The last two examples hint at the link between binaries and double-quoted strings. As you might have determined, the internal representation of double-quoted is as a sequence of bits in a binary, just as the internal representation of a single-quoted string is the elements of a list.

As you might realise, this representation makes if more efficient for the storage of UTF-8 encoded characters which might need to use more than one byte for its representation. What this also means is that a UTF-8 character holding binary may have a size that is not equal to its length.

Manipulation of double-quoted strings is enabled using the String module.

Pattern matching using double-quoted strings is also slightly different from what you have looked at with lists. Instead of using the familiar [ head | tail ]you will need to adjust the pattern to look something like &lt;&lt; head::utf8, tail::binary &gt;&gt; and instead of terminating on an empty list ([]), you will need to use an empty binary (<<>>).
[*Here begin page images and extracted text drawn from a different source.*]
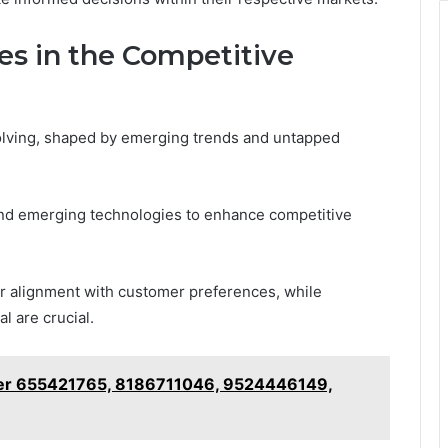
es in the Competitive
olving, shaped by emerging trends and untapped
nd emerging technologies to enhance competitive
er alignment with customer preferences, while
l are crucial.
ker 655421765, 8186711046, 9524446149,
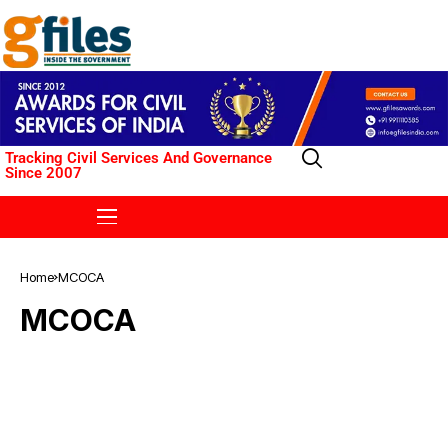
Tracking Civil Services And Governance
Since 2007
Home
MCOCA
MCOCA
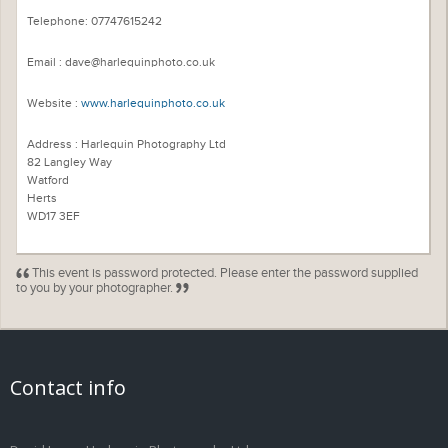
Telephone: 07747615242
Email : dave@harlequinphoto.co.uk
Website :
www.harlequinphoto.co.uk
Address : Harlequin Photography Ltd
82 Langley Way
Watford
Herts
WD17 3EF
This event is password protected. Please enter the password supplied
to you by your photographer.
Contact info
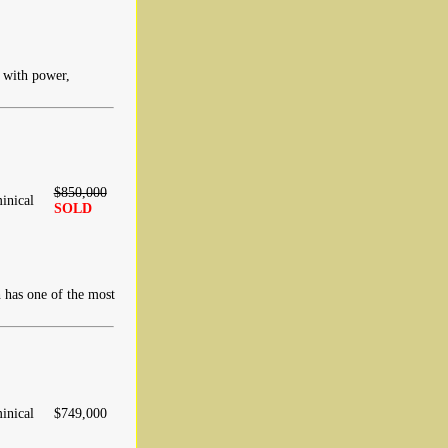
d with power,
$850,000
inical
SOLD
 has one of the most
inical
$749,000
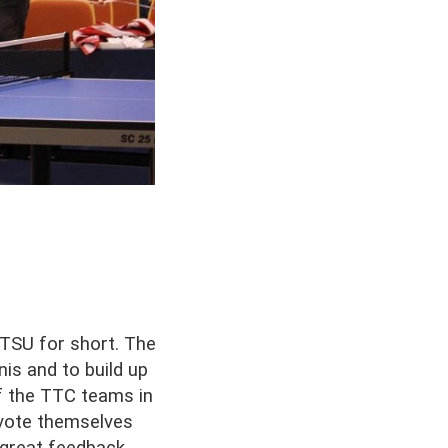
 TSU for short. The
is and to build up
of the TTC teams in
evote themselves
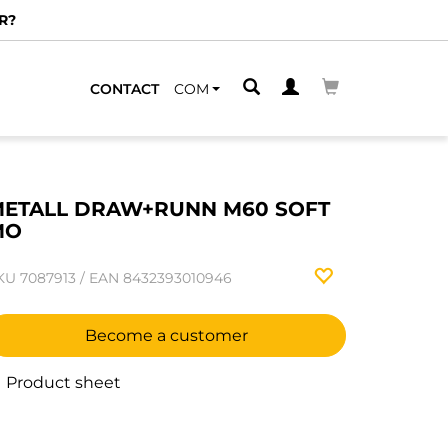
R?
CONTACT
COM
ETALL DRAW+RUNN M60 SOFT
MO
KU
7087913
/
EAN
8432393010946
Become a customer
Product sheet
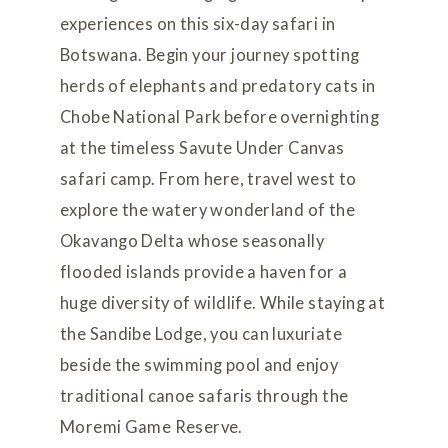
experiences on this six-day safari in
Botswana. Begin your journey spotting
herds of elephants and predatory cats in
Chobe National Park before overnighting
at the timeless Savute Under Canvas
safari camp. From here, travel west to
explore the watery wonderland of the
Okavango Delta whose seasonally
flooded islands provide a haven for a
huge diversity of wildlife. While staying at
the Sandibe Lodge, you can luxuriate
beside the swimming pool and enjoy
traditional canoe safaris through the
Moremi Game Reserve.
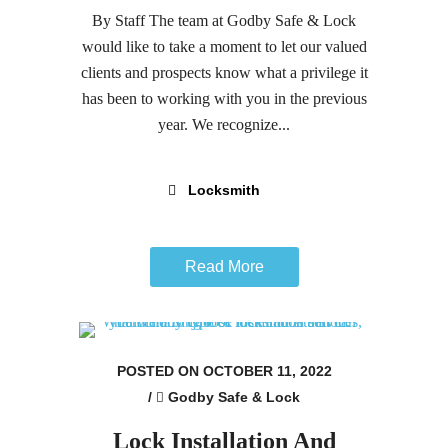
By Staff The team at Godby Safe & Lock
would like to take a moment to let our valued
clients and prospects know what a privilege it
has been to working with you in the previous
year. We recognize...
Locksmith
Read More
POSTED ON OCTOBER 11, 2022
/
Godby Safe & Lock
Lock Installation And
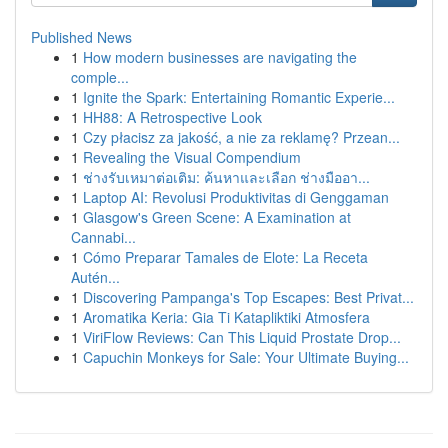
Published News
1
How modern businesses are navigating the
comple...
1
Ignite the Spark: Entertaining Romantic Experie...
1
HH88: A Retrospective Look
1
Czy płacisz za jakość, a nie za reklamę? Przean...
1
Revealing the Visual Compendium
1
ช่างรับเหมาต่อเติม: ค้นหาและเลือก ช่างมืออา...
1
Laptop AI: Revolusi Produktivitas di Genggaman
1
Glasgow's Green Scene: A Examination at
Cannabi...
1
Cómo Preparar Tamales de Elote: La Receta
Autén...
1
Discovering Pampanga's Top Escapes: Best Privat...
1
Aromatika Keria: Gia Ti Katapliktiki Atmosfera
1
ViriFlow Reviews: Can This Liquid Prostate Drop...
1
Capuchin Monkeys for Sale: Your Ultimate Buying...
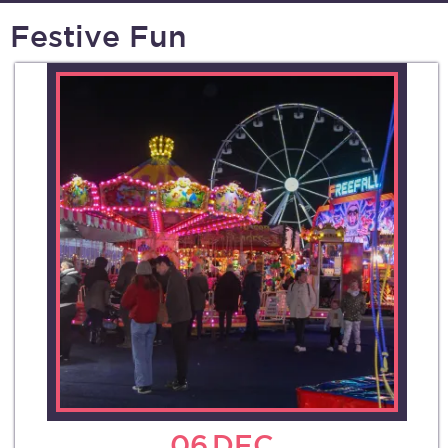
Festive Fun
06
DEC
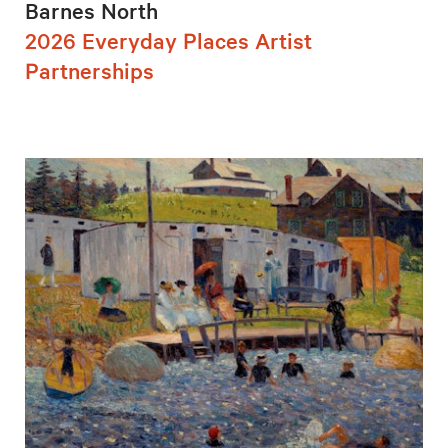
Barnes North
2026 Everyday Places Artist
Partnerships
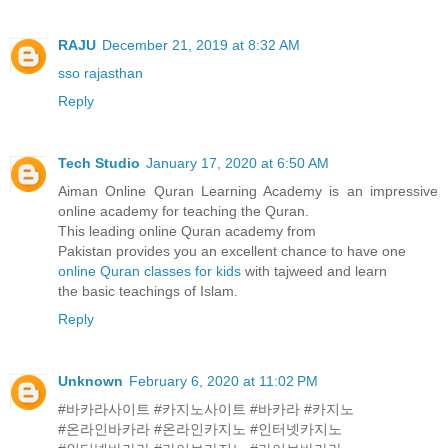
RAJU
December 21, 2019 at 8:32 AM
sso rajasthan
Reply
Tech Studio
January 17, 2020 at 6:50 AM
Aiman Online Quran Learning Academy is an impressive
online academy for teaching the Quran.
This leading online Quran academy from
Pakistan provides you an excellent chance to have one
online Quran classes for kids
with tajweed and learn
the basic teachings of Islam.
Reply
Unknown
February 6, 2020 at 11:02 PM
#바카라사이트 #카지노사이트 #바카라 #카지노
#온라인바카라 #온라인카지노 #인터넷카지노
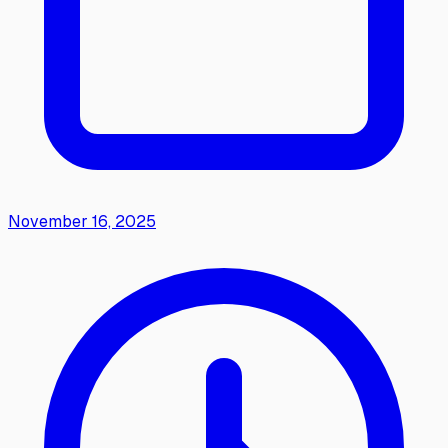
November 16, 2025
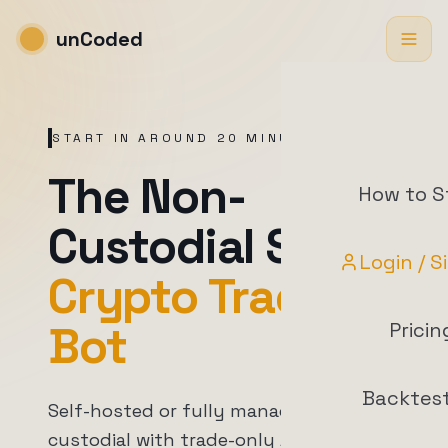
unCoded
START IN AROUND 20 MINUTES
The Non-
How to S
Custodial Swiss
Login / S
Crypto Trading
Bot
Pricin
Backtes
Self-hosted or fully managed. Non-
custodial with trade-only API access.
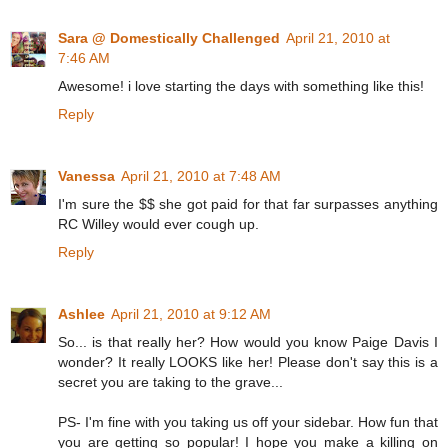
Sara @ Domestically Challenged
April 21, 2010 at
7:46 AM
Awesome! i love starting the days with something like this!
Reply
Vanessa
April 21, 2010 at 7:48 AM
I'm sure the $$ she got paid for that far surpasses anything
RC Willey would ever cough up.
Reply
Ashlee
April 21, 2010 at 9:12 AM
So... is that really her? How would you know Paige Davis I
wonder? It really LOOKS like her! Please don't say this is a
secret you are taking to the grave...
PS- I'm fine with you taking us off your sidebar. How fun that
you are getting so popular! I hope you make a killing on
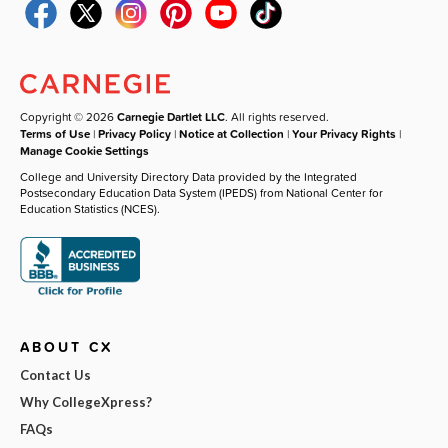
Copyright © 2026
Carnegie Dartlet LLC
. All rights reserved.
Terms of Use
|
Privacy Policy
|
Notice at Collection
|
Your Privacy Rights
|
Manage Cookie Settings
College and University Directory Data provided by the Integrated
Postsecondary Education Data System (IPEDS) from National Center for
Education Statistics (NCES).
ABOUT CX
Contact Us
Why CollegeXpress?
FAQs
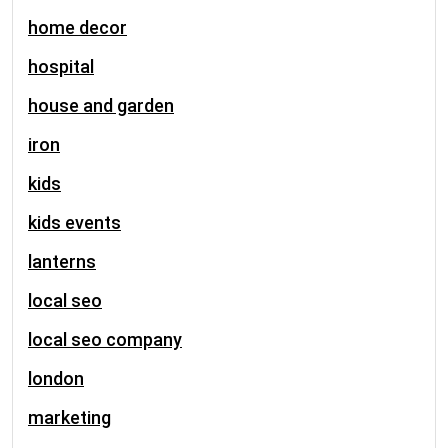
home decor
hospital
house and garden
iron
kids
kids events
lanterns
local seo
local seo company
london
marketing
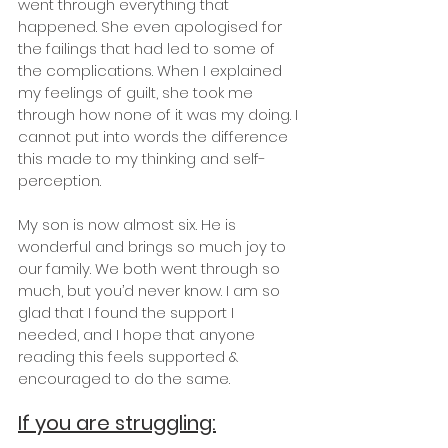
went through everything that 
happened. She even apologised for 
the failings that had led to some of 
the complications. When I explained 
my feelings of guilt, she took me 
through how none of it was my doing. I 
cannot put into words the difference 
this made to my thinking and self-
perception.
My son is now almost six. He is 
wonderful and brings so much joy to 
our family. We both went through so 
much, but you’d never know. I am so 
glad that I found the support I 
needed, and I hope that anyone 
reading this feels supported & 
encouraged to do the same.
If you are struggling:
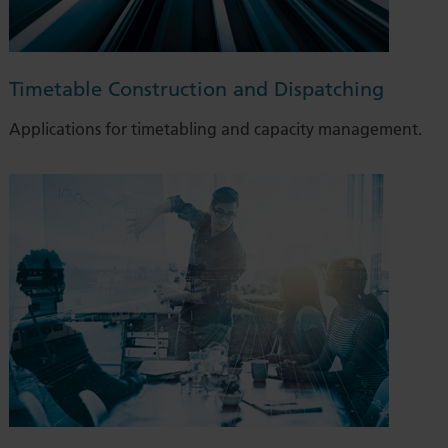
Timetable Construction and Dispatching
Applications for timetabling and capacity management.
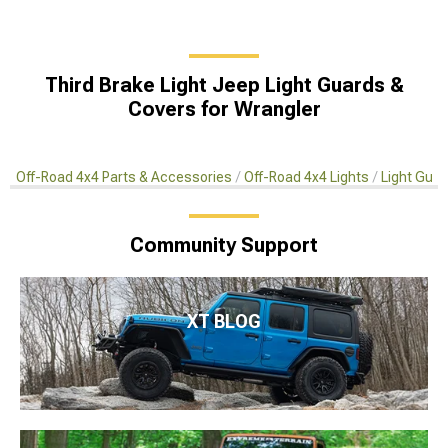
Third Brake Light Jeep Light Guards &
Covers for Wrangler
Off-Road 4x4 Parts & Accessories
Off-Road 4x4 Lights
Light Gua
Community Support
XT BLOG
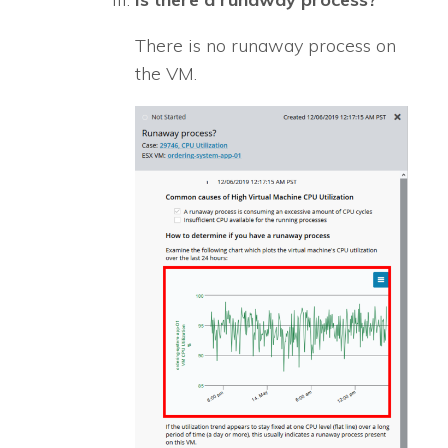
There is no runaway process on
the VM.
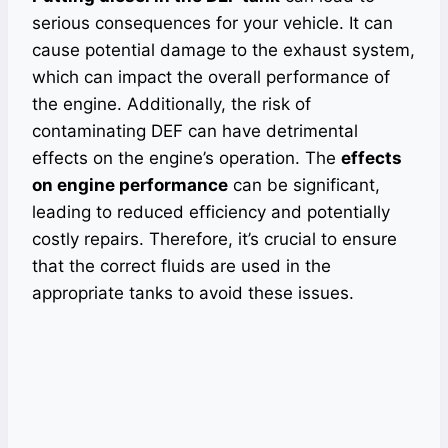
serious consequences for your vehicle. It can
cause potential damage to the exhaust system,
which can impact the overall performance of
the engine. Additionally, the risk of
contaminating DEF can have detrimental
effects on the engine’s operation. The
effects
on engine performance
can be significant,
leading to reduced efficiency and potentially
costly repairs. Therefore, it’s crucial to ensure
that the correct fluids are used in the
appropriate tanks to avoid these issues.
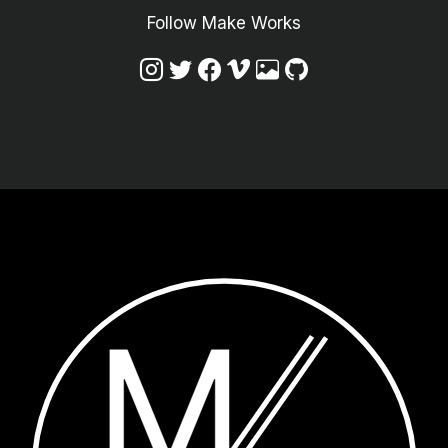
Follow Make Works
If you need to do a lot of string processing then it pays to become incredibly familiar with the String module and also to read more on [http://elixir-lang.org/getting-started/binaries-strings-and-char-lists.html#6.2-binaries-%28and-bitstrings%29](binary processing)

 

Special forms

 

Heredocs

As you may, or indeed may not, have figured out, strings or charlists can span several lines. Heredocs are represented using triple delimiters (like in python) and maintain the newlines contained within the string. What is important to rememeber is that they strip any white space from the beginning and the end of the string.

They are used mainly for documentation of code (functions and modules).

 

Sigils

This is a special syntax for representing different aspects of strings. You may already be somewhat familiar with the syntax if you know Ruby.

Sigils start with a tilde ~, followed by a letter (either upper- or lower case) and the a set of delimiters usually {}, although the delimiters can be any non-alphanumeric set of complimentary characters, i.e. <>, {}, [], “”, ‘’ //, ||. Using triple quoting (either with the single-quote character or the double-quote character) the this represents a heredoc.

The letter used determines what type of sigil it is. You will normally use sigils for regular expressions (r{}), string lists (s{}) or word lists (~w{}). A more comprehensive list of these can be found on the Sigils page of the Elixir documentation.